====== Data supplied ======

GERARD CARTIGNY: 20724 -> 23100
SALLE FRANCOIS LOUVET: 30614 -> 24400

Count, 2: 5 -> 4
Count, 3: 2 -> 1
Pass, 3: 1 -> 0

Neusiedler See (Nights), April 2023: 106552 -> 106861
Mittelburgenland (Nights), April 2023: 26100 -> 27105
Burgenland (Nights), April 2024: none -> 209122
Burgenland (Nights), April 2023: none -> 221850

======
====== Data supplied ======

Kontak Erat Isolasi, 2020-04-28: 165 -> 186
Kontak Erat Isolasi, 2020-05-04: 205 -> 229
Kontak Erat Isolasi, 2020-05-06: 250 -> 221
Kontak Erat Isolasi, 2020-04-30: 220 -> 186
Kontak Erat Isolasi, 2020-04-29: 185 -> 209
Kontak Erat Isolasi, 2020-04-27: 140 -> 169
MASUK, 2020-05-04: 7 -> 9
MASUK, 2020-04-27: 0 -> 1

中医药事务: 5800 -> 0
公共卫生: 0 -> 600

======

> [Your task]
Of all the entries above, retype exactly the lines from the line with "GERARD CARTIGNY: 20724 -> 23100" to the line with "Burgenland (Nights), April 2023: none", both included, and no others.

> [Finished exercise]
GERARD CARTIGNY: 20724 -> 23100
SALLE FRANCOIS LOUVET: 30614 -> 24400

Count, 2: 5 -> 4
Count, 3: 2 -> 1
Pass, 3: 1 -> 0

Neusiedler See (Nights), April 2023: 106552 -> 106861
Mittelburgenland (Nights), April 2023: 26100 -> 27105
Burgenland (Nights), April 2024: none -> 209122
Burgenland (Nights), April 2023: none -> 221850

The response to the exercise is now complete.